Only an exact copy of every record counts as an answer.

[[ Exercise material, beginning ]]

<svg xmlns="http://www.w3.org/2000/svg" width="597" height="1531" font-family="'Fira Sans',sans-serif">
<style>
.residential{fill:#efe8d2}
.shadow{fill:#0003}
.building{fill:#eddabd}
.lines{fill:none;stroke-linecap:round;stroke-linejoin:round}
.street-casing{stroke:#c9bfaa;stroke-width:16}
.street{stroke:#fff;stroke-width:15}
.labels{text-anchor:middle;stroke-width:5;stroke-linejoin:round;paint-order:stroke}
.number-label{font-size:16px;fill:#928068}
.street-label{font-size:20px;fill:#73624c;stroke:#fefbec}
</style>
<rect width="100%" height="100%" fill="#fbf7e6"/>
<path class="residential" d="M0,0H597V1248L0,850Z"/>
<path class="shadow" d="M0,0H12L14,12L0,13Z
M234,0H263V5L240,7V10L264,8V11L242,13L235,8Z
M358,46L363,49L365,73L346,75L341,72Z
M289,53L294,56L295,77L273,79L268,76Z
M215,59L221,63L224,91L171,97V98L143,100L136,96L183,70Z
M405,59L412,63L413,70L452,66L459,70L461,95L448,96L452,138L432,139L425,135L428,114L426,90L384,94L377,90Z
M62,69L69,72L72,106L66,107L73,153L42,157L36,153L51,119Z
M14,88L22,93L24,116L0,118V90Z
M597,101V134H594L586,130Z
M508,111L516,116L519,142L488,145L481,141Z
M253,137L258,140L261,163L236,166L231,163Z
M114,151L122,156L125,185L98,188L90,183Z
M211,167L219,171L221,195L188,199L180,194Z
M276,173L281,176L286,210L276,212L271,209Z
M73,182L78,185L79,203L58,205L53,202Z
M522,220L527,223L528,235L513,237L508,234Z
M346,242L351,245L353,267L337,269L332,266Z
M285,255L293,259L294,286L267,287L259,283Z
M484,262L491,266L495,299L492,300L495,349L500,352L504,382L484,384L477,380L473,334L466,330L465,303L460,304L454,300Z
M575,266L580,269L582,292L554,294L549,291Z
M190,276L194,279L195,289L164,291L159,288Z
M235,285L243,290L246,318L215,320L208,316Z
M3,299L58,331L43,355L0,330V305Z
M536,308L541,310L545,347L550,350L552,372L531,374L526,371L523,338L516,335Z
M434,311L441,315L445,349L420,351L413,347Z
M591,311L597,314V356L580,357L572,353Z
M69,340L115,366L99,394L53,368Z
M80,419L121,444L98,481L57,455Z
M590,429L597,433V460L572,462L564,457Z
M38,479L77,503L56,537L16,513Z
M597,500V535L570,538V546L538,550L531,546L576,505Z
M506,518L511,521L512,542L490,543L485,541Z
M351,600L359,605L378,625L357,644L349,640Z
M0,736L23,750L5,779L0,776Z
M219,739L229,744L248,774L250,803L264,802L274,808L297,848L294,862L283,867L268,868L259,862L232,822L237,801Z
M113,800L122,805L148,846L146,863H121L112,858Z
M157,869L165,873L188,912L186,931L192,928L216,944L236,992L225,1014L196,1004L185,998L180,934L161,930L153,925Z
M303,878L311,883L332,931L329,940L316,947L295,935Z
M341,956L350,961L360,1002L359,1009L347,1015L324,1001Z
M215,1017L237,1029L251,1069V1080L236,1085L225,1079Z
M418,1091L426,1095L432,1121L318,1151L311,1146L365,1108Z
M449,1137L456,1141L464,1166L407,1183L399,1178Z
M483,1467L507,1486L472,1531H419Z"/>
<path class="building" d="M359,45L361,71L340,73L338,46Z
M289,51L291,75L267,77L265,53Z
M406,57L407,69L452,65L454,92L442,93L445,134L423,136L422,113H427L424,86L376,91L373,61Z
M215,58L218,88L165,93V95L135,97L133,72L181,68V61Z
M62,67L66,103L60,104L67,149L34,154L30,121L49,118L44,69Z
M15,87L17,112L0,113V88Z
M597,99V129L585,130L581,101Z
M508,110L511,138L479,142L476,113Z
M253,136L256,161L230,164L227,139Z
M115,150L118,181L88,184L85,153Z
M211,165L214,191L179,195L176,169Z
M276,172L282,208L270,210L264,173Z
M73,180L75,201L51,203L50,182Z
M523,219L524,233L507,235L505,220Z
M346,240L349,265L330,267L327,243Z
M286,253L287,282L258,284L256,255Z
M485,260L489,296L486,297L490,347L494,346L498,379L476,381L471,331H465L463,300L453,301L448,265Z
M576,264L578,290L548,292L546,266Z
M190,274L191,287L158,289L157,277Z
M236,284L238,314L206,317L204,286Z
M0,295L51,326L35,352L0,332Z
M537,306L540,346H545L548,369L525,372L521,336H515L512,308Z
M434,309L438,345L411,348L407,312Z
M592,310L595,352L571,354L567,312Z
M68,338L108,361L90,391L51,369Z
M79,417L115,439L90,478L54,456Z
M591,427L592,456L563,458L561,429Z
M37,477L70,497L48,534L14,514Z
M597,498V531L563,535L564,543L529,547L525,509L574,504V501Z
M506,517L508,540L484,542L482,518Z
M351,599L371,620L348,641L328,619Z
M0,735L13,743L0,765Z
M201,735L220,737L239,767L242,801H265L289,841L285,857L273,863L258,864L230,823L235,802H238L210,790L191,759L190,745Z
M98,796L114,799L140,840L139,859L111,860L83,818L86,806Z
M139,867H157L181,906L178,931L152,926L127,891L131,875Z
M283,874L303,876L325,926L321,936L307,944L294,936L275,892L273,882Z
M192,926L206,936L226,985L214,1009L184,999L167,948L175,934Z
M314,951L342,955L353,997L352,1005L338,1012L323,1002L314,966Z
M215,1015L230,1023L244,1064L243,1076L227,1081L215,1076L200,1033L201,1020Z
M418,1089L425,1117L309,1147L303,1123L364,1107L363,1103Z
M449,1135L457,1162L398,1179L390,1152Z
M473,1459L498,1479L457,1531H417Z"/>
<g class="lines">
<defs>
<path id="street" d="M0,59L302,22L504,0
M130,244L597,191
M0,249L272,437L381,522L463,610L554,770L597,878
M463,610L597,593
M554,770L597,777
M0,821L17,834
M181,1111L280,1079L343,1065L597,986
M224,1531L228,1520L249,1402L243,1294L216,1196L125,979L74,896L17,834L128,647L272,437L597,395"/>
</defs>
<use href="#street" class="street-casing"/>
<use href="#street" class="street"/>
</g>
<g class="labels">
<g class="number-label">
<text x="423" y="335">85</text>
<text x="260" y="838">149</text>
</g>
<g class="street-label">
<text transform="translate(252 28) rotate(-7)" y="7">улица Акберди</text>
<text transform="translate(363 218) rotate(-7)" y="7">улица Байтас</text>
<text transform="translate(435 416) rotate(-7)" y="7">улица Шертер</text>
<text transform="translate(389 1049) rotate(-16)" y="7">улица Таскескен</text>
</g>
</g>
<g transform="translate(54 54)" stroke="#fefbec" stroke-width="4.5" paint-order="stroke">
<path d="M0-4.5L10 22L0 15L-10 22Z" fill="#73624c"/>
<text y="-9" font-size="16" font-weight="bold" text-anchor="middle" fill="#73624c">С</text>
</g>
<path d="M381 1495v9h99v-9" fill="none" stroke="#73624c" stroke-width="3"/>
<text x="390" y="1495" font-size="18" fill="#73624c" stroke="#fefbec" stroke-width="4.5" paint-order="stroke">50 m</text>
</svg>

[[ Exercise material, end ]]

### Output for this exercise:
<svg xmlns="http://www.w3.org/2000/svg" width="597" height="1531" font-family="'Fira Sans',sans-serif">
<style>
.residential{fill:#efe8d2}
.shadow{fill:#0003}
.building{fill:#eddabd}
.lines{fill:none;stroke-linecap:round;stroke-linejoin:round}
.street-casing{stroke:#c9bfaa;stroke-width:16}
.street{stroke:#fff;stroke-width:15}
.labels{text-anchor:middle;stroke-width:5;stroke-linejoin:round;paint-order:stroke}
.number-label{font-size:16px;fill:#928068}
.street-label{font-size:20px;fill:#73624c;stroke:#fefbec}
</style>
<rect width="100%" height="100%" fill="#fbf7e6"/>
<path class="residential" d="M0,0H597V1248L0,850Z"/>
<path class="shadow" d="M0,0H12L14,12L0,13Z
M234,0H263V5L240,7V10L264,8V11L242,13L235,8Z
M358,46L363,49L365,73L346,75L341,72Z
M289,53L294,56L295,77L273,79L268,76Z
M215,59L221,63L224,91L171,97V98L143,100L136,96L183,70Z
M405,59L412,63L413,70L452,66L459,70L461,95L448,96L452,138L432,139L425,135L428,114L426,90L384,94L377,90Z
M62,69L69,72L72,106L66,107L73,153L42,157L36,153L51,119Z
M14,88L22,93L24,116L0,118V90Z
M597,101V134H594L586,130Z
M508,111L516,116L519,142L488,145L481,141Z
M253,137L258,140L261,163L236,166L231,163Z
M114,151L122,156L125,185L98,188L90,183Z
M211,167L219,171L221,195L188,199L180,194Z
M276,173L281,176L286,210L276,212L271,209Z
M73,182L78,185L79,203L58,205L53,202Z
M522,220L527,223L528,235L513,237L508,234Z
M346,242L351,245L353,267L337,269L332,266Z
M285,255L293,259L294,286L267,287L259,283Z
M484,262L491,266L495,299L492,300L495,349L500,352L504,382L484,384L477,380L473,334L466,330L465,303L460,304L454,300Z
M575,266L580,269L582,292L554,294L549,291Z
M190,276L194,279L195,289L164,291L159,288Z
M235,285L243,290L246,318L215,320L208,316Z
M3,299L58,331L43,355L0,330V305Z
M536,308L541,310L545,347L550,350L552,372L531,374L526,371L523,338L516,335Z
M434,311L441,315L445,349L420,351L413,347Z
M591,311L597,314V356L580,357L572,353Z
M69,340L115,366L99,394L53,368Z
M80,419L121,444L98,481L57,455Z
M590,429L597,433V460L572,462L564,457Z
M38,479L77,503L56,537L16,513Z
M597,500V535L570,538V546L538,550L531,546L576,505Z
M506,518L511,521L512,542L490,543L485,541Z
M351,600L359,605L378,625L357,644L349,640Z
M0,736L23,750L5,779L0,776Z
M219,739L229,744L248,774L250,803L264,802L274,808L297,848L294,862L283,867L268,868L259,862L232,822L237,801Z
M113,800L122,805L148,846L146,863H121L112,858Z
M157,869L165,873L188,912L186,931L192,928L216,944L236,992L225,1014L196,1004L185,998L180,934L161,930L153,925Z
M303,878L311,883L332,931L329,940L316,947L295,935Z
M341,956L350,961L360,1002L359,1009L347,1015L324,1001Z
M215,1017L237,1029L251,1069V1080L236,1085L225,1079Z
M418,1091L426,1095L432,1121L318,1151L311,1146L365,1108Z
M449,1137L456,1141L464,1166L407,1183L399,1178Z
M483,1467L507,1486L472,1531H419Z"/>
<path class="building" d="M359,45L361,71L340,73L338,46Z
M289,51L291,75L267,77L265,53Z
M406,57L407,69L452,65L454,92L442,93L445,134L423,136L422,113H427L424,86L376,91L373,61Z
M215,58L218,88L165,93V95L135,97L133,72L181,68V61Z
M62,67L66,103L60,104L67,149L34,154L30,121L49,118L44,69Z
M15,87L17,112L0,113V88Z
M597,99V129L585,130L581,101Z
M508,110L511,138L479,142L476,113Z
M253,136L256,161L230,164L227,139Z
M115,150L118,181L88,184L85,153Z
M211,165L214,191L179,195L176,169Z
M276,172L282,208L270,210L264,173Z
M73,180L75,201L51,203L50,182Z
M523,219L524,233L507,235L505,220Z
M346,240L349,265L330,267L327,243Z
M286,253L287,282L258,284L256,255Z
M485,260L489,296L486,297L490,347L494,346L498,379L476,381L471,331H465L463,300L453,301L448,265Z
M576,264L578,290L548,292L546,266Z
M190,274L191,287L158,289L157,277Z
M236,284L238,314L206,317L204,286Z
M0,295L51,326L35,352L0,332Z
M537,306L540,346H545L548,369L525,372L521,336H515L512,308Z
M434,309L438,345L411,348L407,312Z
M592,310L595,352L571,354L567,312Z
M68,338L108,361L90,391L51,369Z
M79,417L115,439L90,478L54,456Z
M591,427L592,456L563,458L561,429Z
M37,477L70,497L48,534L14,514Z
M597,498V531L563,535L564,543L529,547L525,509L574,504V501Z
M506,517L508,540L484,542L482,518Z
M351,599L371,620L348,641L328,619Z
M0,735L13,743L0,765Z
M201,735L220,737L239,767L242,801H265L289,841L285,857L273,863L258,864L230,823L235,802H238L210,790L191,759L190,745Z
M98,796L114,799L140,840L139,859L111,860L83,818L86,806Z
M139,867H157L181,906L178,931L152,926L127,891L131,875Z
M283,874L303,876L325,926L321,936L307,944L294,936L275,892L273,882Z
M192,926L206,936L226,985L214,1009L184,999L167,948L175,934Z
M314,951L342,955L353,997L352,1005L338,1012L323,1002L314,966Z
M215,1015L230,1023L244,1064L243,1076L227,1081L215,1076L200,1033L201,1020Z
M418,1089L425,1117L309,1147L303,1123L364,1107L363,1103Z
M449,1135L457,1162L398,1179L390,1152Z
M473,1459L498,1479L457,1531H417Z"/>
<g class="lines">
<defs>
<path id="street" d="M0,59L302,22L504,0
M130,244L597,191
M0,249L272,437L381,522L463,610L554,770L597,878
M463,610L597,593
M554,770L597,777
M0,821L17,834
M181,1111L280,1079L343,1065L597,986
M224,1531L228,1520L249,1402L243,1294L216,1196L125,979L74,896L17,834L128,647L272,437L597,395"/>
</defs>
<use href="#street" class="street-casing"/>
<use href="#street" class="street"/>
</g>
<g class="labels">
<g class="number-label">
<text x="423" y="335">85</text>
<text x="260" y="838">149</text>
</g>
<g class="street-label">
<text transform="translate(252 28) rotate(-7)" y="7">улица Акберди</text>
<text transform="translate(363 218) rotate(-7)" y="7">улица Байтас</text>
<text transform="translate(435 416) rotate(-7)" y="7">улица Шертер</text>
<text transform="translate(389 1049) rotate(-16)" y="7">улица Таскескен</text>
</g>
</g>
<g transform="translate(54 54)" stroke="#fefbec" stroke-width="4.5" paint-order="stroke">
<path d="M0-4.5L10 22L0 15L-10 22Z" fill="#73624c"/>
<text y="-9" font-size="16" font-weight="bold" text-anchor="middle" fill="#73624c">С</text>
</g>
<path d="M381 1495v9h99v-9" fill="none" stroke="#73624c" stroke-width="3"/>
<text x="390" y="1495" font-size="18" fill="#73624c" stroke="#fefbec" stroke-width="4.5" paint-order="stroke">50 m</text>
</svg>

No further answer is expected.